Thursday, February 18, 2010

Unsecured Loans For Personal Consumers

Unsecured personal loans are loans given to individuals based on the strength of their credit. The fact that they are unsecured means that they are not supported by any collateral - as is the case with a mortgage or a home loan. These loans come in a variety of forms, from credit cards to lines of credit, but they carry various strengths and weaknesses over other types of borrowing.
Interest Rates
Depending on your personal credit, the rate for an unsecured personal loan may range from reasonable to very high. These rates are generally higher than the rates associated with secured loans because in those loans, the lender has something of value that can be acquired and sold if
the borrower fails to properly service the debt. Even though the collateral may not fully cover the amount of the loan, and the process of acquiring and selling the property is often complex, time-consuming and expensive, it is still able to afford some protection to the lender. In the case of an unsecured personal loan, the lender has no recourse against the borrower other than simply obtaining a judgment to affect the repayment.

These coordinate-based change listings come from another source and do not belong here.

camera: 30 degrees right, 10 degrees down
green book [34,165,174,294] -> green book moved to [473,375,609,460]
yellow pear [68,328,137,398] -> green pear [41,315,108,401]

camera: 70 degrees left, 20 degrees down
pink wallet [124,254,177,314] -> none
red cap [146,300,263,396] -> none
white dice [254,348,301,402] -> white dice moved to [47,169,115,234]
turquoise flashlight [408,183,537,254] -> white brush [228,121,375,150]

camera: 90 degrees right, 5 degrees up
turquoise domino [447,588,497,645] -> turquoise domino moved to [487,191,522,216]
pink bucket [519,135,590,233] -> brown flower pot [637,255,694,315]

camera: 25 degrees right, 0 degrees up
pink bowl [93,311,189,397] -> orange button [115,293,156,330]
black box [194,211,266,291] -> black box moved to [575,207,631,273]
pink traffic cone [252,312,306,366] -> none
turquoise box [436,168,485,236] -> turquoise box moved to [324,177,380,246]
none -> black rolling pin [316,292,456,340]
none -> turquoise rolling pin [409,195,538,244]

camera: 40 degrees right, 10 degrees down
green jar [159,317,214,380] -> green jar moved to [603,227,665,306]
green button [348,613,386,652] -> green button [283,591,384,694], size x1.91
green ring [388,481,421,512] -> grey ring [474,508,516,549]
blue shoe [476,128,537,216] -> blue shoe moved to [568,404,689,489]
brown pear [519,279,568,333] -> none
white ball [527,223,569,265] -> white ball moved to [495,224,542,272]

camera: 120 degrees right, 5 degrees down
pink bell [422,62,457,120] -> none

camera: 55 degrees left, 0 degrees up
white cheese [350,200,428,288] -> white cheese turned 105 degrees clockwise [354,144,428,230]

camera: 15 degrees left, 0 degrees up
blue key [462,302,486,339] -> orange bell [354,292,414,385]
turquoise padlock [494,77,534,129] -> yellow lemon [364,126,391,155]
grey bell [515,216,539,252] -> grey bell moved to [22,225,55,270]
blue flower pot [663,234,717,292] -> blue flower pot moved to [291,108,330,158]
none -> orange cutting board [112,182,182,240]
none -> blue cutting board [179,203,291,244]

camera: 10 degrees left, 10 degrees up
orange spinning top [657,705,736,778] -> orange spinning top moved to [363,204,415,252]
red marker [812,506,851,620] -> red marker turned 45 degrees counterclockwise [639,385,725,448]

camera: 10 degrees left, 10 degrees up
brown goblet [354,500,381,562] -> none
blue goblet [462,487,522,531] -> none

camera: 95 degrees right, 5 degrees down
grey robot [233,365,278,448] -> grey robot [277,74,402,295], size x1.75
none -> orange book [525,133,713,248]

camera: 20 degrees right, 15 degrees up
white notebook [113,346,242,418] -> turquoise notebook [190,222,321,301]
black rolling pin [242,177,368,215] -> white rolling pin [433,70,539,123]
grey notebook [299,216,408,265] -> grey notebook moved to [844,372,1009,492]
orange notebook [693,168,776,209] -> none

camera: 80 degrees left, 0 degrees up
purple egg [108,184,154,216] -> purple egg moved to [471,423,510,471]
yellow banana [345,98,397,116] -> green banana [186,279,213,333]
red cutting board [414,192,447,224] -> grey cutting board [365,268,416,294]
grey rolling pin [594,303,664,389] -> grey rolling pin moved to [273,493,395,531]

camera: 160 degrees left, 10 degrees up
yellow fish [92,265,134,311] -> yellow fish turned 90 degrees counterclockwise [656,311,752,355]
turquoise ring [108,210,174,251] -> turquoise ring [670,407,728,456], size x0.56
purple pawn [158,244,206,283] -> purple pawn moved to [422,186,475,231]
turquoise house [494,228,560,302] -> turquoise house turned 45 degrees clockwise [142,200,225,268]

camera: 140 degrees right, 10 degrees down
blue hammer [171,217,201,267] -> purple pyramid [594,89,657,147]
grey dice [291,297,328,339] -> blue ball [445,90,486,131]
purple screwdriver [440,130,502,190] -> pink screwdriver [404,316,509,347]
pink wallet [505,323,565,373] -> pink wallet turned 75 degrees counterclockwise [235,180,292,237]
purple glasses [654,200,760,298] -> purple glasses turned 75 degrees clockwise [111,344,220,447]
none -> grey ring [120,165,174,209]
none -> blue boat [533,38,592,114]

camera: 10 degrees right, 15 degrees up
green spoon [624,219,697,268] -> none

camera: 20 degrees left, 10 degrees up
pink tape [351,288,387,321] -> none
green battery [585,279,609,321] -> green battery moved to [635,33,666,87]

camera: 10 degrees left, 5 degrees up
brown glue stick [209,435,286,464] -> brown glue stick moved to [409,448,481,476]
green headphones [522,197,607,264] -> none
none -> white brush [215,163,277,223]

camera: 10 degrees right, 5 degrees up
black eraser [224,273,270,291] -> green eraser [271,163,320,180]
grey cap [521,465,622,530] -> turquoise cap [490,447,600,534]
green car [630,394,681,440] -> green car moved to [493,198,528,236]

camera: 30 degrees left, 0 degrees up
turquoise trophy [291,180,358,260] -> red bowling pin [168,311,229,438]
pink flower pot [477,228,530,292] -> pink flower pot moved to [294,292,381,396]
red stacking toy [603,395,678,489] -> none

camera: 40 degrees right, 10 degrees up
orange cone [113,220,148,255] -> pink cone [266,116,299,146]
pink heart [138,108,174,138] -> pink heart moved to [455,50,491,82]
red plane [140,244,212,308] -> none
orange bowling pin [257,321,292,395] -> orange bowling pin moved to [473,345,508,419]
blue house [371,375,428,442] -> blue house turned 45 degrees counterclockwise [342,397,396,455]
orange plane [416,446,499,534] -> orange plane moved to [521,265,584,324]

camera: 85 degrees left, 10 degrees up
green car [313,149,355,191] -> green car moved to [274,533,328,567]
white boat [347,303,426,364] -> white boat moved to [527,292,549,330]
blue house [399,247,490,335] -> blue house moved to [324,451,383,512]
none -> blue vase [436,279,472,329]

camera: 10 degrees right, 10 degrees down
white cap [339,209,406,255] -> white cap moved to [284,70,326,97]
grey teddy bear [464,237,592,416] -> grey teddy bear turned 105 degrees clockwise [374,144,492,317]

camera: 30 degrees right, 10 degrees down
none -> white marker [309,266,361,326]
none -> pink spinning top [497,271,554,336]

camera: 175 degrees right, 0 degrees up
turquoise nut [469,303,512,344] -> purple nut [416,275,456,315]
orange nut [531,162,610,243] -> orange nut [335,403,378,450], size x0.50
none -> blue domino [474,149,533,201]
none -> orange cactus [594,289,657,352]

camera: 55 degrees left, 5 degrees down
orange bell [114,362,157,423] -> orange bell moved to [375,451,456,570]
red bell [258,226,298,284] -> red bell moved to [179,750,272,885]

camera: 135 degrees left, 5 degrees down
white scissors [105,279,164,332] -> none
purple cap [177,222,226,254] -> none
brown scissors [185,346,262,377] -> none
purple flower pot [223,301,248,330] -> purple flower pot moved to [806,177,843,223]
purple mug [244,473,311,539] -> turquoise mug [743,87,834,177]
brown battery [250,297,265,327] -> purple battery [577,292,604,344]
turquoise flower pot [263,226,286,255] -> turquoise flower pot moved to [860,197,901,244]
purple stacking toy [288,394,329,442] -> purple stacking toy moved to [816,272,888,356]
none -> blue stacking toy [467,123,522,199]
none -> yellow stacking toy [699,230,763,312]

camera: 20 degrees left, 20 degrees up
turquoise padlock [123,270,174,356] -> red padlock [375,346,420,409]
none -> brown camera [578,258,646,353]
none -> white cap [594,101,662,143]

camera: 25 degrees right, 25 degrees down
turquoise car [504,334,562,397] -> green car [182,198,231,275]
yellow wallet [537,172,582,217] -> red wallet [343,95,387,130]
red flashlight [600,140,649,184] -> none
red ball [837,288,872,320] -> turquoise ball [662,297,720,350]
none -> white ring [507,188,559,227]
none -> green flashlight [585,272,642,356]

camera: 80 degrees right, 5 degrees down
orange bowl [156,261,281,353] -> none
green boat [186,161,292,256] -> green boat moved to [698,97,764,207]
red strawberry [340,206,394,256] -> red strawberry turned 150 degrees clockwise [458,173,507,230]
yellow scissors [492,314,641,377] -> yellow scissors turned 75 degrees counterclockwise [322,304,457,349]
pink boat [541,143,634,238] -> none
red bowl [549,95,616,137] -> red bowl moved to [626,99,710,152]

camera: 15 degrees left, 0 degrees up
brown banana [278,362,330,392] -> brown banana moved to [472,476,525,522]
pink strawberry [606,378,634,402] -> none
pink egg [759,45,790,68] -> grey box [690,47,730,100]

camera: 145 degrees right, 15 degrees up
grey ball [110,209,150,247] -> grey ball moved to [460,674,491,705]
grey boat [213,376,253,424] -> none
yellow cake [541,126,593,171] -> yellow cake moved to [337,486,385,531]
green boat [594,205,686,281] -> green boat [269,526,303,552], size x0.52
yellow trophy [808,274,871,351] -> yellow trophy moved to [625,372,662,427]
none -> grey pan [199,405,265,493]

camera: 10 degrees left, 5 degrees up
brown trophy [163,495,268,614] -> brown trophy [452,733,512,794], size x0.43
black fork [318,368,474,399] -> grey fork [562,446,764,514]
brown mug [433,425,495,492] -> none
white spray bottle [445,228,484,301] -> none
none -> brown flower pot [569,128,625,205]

Credit cards are example of unsecured personal loans and demonstrate the often high rates that lenders may charge. The credit card company can charge fees, impose penalties, and send you to collection, but ultimately the process of "forcing" a borrower to repay the balance held on a credit card is usually prohibitively expensive. The credit card company would rather sell the debt to a collection company that has calculated the probability of getting paid, than run the risk that they will get nothing.